Bildung und Forschung haben Priorität: Der Haushalt des Bundesministeriums steigt. Thinkstock

Am 6. Juli 2016 hat das Bundeskabinett den Regierungsentwurf für den Haushalt 2017 beschlossen. Damit steigt der Etat des Bundesministeriums für Bildung und Forschung (BMBF) um knapp 1,2 Milliarden Euro auf nun 17,6 Milliarden Euro an. Dies ist ein Plus von mehr als 7 Prozent im Vergleich zum Jahr 2016. Damit werden  Bildung und Forschung weiter gestärkt.

Der Bund ist ein verlässlicher Partner der Forschung: Mit dem Pakt für Forschung und Innovation wird die institutionelle Förderung der Wissenschafts- und Forschungsorganisationen um 3 Prozent gesteigert, ein Aufwuchs, den der Bund allein übernimmt. Insgesamt werden in die institutionelle Forschungsförderung im Jahr 2017 rund 5,8 Milliarden Euro investiert.
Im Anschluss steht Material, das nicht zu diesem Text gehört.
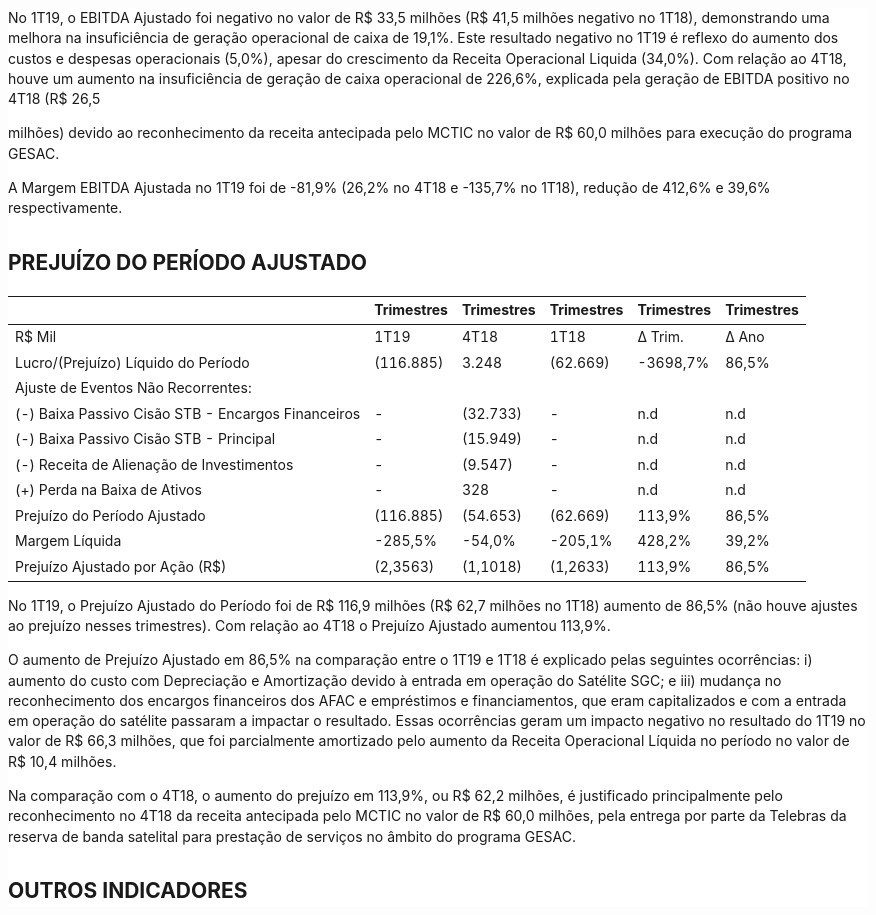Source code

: No 1T19, o EBITDA Ajustado foi negativo no valor de R$ 33,5 milhões (R$ 41,5 milhões negativo no 1T18), demonstrando uma melhora na insuficiência de geração operacional de caixa de 19,1%. Este resultado negativo no 1T19 é reflexo do aumento dos custos e despesas operacionais (5,0%), apesar do crescimento da  Receita Operacional  Liquida  (34,0%).  Com relação  ao  4T18,  houve  um  aumento  na  insuficiência  de geração de caixa operacional de 226,6%, explicada pela geração de EBITDA positivo no 4T18 (R$ 26,5

milhões) devido ao reconhecimento da receita antecipada pelo MCTIC no valor de R$ 60,0 milhões para execução do programa GESAC.

A Margem EBITDA Ajustada no 1T19 foi de -81,9% (26,2% no 4T18 e -135,7% no 1T18), redução de 412,6% e 39,6% respectivamente.

## PREJUÍZO DO PERÍODO AJUSTADO

|                                                    | Trimestres   | Trimestres   | Trimestres   | Trimestres   | Trimestres   |
|----------------------------------------------------|--------------|--------------|--------------|--------------|--------------|
| R$ Mil                                             | 1T19         | 4T18         | 1T18         | Δ Trim.      | Δ Ano        |
| Lucro/(Prejuízo) Líquido do Período                | (116.885)    | 3.248        | (62.669)     | -3698,7%     | 86,5%        |
| Ajuste de Eventos Não Recorrentes:                 |              |              |              |              |              |
| (-) Baixa Passivo Cisão STB - Encargos Financeiros | -            | (32.733)     | -            | n.d          | n.d          |
| (-) Baixa Passivo Cisão STB - Principal            | -            | (15.949)     | -            | n.d          | n.d          |
| (-) Receita de Alienação de Investimentos          | -            | (9.547)      | -            | n.d          | n.d          |
| (+) Perda na Baixa de Ativos                       | -            | 328          | -            | n.d          | n.d          |
| Prejuízo do Período Ajustado                       | (116.885)    | (54.653)     | (62.669)     | 113,9%       | 86,5%        |
| Margem Líquida                                     | -285,5%      | -54,0%       | -205,1%      | 428,2%       | 39,2%        |
| Prejuízo Ajustado por Ação (R$)                    | (2,3563)     | (1,1018)     | (1,2633)     | 113,9%       | 86,5%        |

No 1T19, o Prejuízo Ajustado do Período foi de R$ 116,9 milhões (R$ 62,7 milhões no 1T18) aumento de 86,5%  (não  houve  ajustes  ao  prejuízo  nesses  trimestres).  Com  relação  ao  4T18  o  Prejuízo  Ajustado aumentou 113,9%.

O aumento de Prejuízo Ajustado em 86,5% na comparação entre o 1T19 e 1T18 é explicado pelas seguintes ocorrências: i) aumento do custo com Depreciação e Amortização devido à entrada em operação do Satélite SGC;  e  iii) mudança  no  reconhecimento  dos  encargos  financeiros  dos  AFAC  e  empréstimos  e financiamentos, que eram capitalizados e com a entrada em operação do satélite passaram a impactar o resultado. Essas ocorrências geram um impacto negativo no resultado do 1T19 no valor de R$ 66,3 milhões, que foi parcialmente amortizado pelo aumento da Receita Operacional Líquida no período no valor de R$ 10,4 milhões.

Na  comparação  com  o  4T18,  o  aumento  do  prejuízo  em  113,9%,  ou  R$  62,2  milhões,  é  justificado principalmente pelo reconhecimento no 4T18 da receita antecipada pelo MCTIC no valor de R$ 60,0 milhões, pela entrega por parte da Telebras da reserva de banda satelital para prestação de serviços no âmbito do programa GESAC.

## OUTROS INDICADORES
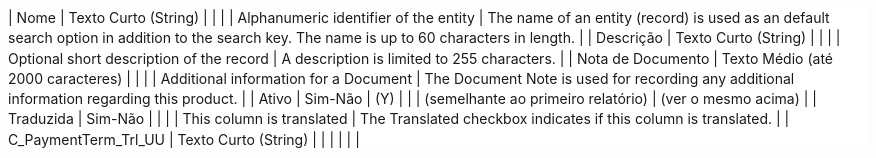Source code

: |          Nome           |       Texto Curto (String)        |                    |                             |                                                  |  Alphanumeric identifier of the entity   | The name of an entity (record) is used as an default search option in addition to the search key. The name is up to 60 characters in length. |
|        Descrição        |       Texto Curto (String)        |                    |                             |                                                  | Optional short description of the record |                                                 A description is limited to 255 characters.                                                  |
|    Nota de Documento    | Texto Médio (até 2000 caracteres) |                    |                             |                                                  |  Additional information for a Document   |                          The Document Note is used for recording any additional information regarding this product.                          |
|          Ativo          |              Sim-Não              |        (Y)         |                             |                                                  |    (semelhante ao primeiro relatório)    |                                                             (ver o mesmo acima)                                                              |
|        Traduzida        |              Sim-Não              |                    |                             |                                                  |        This column is translated         |                                       The Translated checkbox indicates if this column is translated.                                        |
| C\_PaymentTerm\_Trl\_UU |       Texto Curto (String)        |                    |                             |                                                  |                                          |                                                                                                                                              |

</div>

</div>

  

</div>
Auch für die Hochschulen ist der Bund ein verlässlicher Partner: Im Rahmen des Hochschulpaktes werden für die Finanzierung zusätzlicher Studienplätze im Jahr 2017 rund 2,5 Milliarden Euro an die Länder fließen. Durch den Qualitätspakt Lehre werden im Jahr 2017 erneut 200 Millionen Euro investiert. Für die Qualitätsoffensive Lehrerbildung sind in ihrem dritten Jahr 60 Millionen Euro vorgesehen.

Einen weiteren Schwerpunkt des Haushaltsentwurfs bilden die neuen Bund-Länder-Vereinbarungen für die Hochschulen.  Auf Basis des neugefassten Art. 91b GG wird die mit der Exzellenzinitiative begonnene erfolgreiche Förderung von Spitzenforschung an Universitäten nun fortgesetzt. Die Exzellenzstrategie wird zukünftig Exzellenzcluster und Exzellenzuniversitäten in Deutschland fördern.

Ein weiteres zentrales, von Bund und Ländern neu beschlossenes Programm ist die Initiative zur Förderung des wissenschaftlichen Nachwuchses. Dieses wird die Attraktivität und Wettbewerbsfähigkeit des deutschen Wissenschaftssystems durch die strukturelle Verankerung von zusätzlichen rund  1.000 Tenure-Track-Professuren in Deutschland stärken.

Die neu beschlossene Förderinitiative „Innovative Hochschule“ richtet sich insbesondere an Fachhochschulen sowie kleinere und mittlere Universitäten. Sie wird den forschungsbasierten Ideen-, Wissens- und Technologietransfer an deutschen Hochschulen unterstützen und deren strategische Rolle im regionalen Innovationssystem stärken.

Mit der Digitalen Agenda fördert und gestaltet die Bundesregierung den Digitalen Wandel. Das BMBF trägt dazu mit einer Reihe von Maßnahmen bei:

  • Im Rahmen der Innovationsförderung stärkt das BMBF Forschungs- und Technologieentwicklung insbesondere von  Mikroelektronik, Dienstleistungsforschung, Big Data, High Performance Computing, IT-Sicherheit und Medizininformatik.
  • Digitale Bildungsangebote und neue didaktische Konzepte auf der Basis digitaler Medien in der beruflichen Aus- und Weiterbildung werden durch das BMBF ab 2017 nun mit jährlich über 14 Millionen Euro im Programm „Digitale Medien in der beruflichen Bildung“ gefördert. Derzeit erarbeitet das BMBF mit der Strategie „Bildungsoffensive für die digitale Wissensgesellschaft“ einen umfassenden Handlungsrahmen für die digitale Bildung in Deutschland.

Die Mittel für die Forschungsförderung in der  neuen Hightech-Strategie der Bundesregierung werden ebenfalls aufgestockt. Und für die gezielte Förderung der Forschung an Fachhochschulen stehen 55 Millionen Euro – das sind  rund 15 Prozent mehr als im Vorjahr - zur Verfügung.

Das BMBF hat ein Paket aufgelegt, mit dem umgehend auf die Herausforderungen der Flüchtlingslage reagiert wurde. Die Maßnahmen setzen zugleich zentrale Punkte des gemeinsamen Integrationskonzepts von Bund und Ländern um. Das BMBF konzentriert sich dabei auf Sprachförderung, Erkennung von Kompetenzen und Potenzialen sowie den Einstieg in berufliche Ausbildung und Studium. Darüber hinaus werden Forschungsvorhaben gefördert, um den Kenntnisstand über Migration und Integration zu verbessern.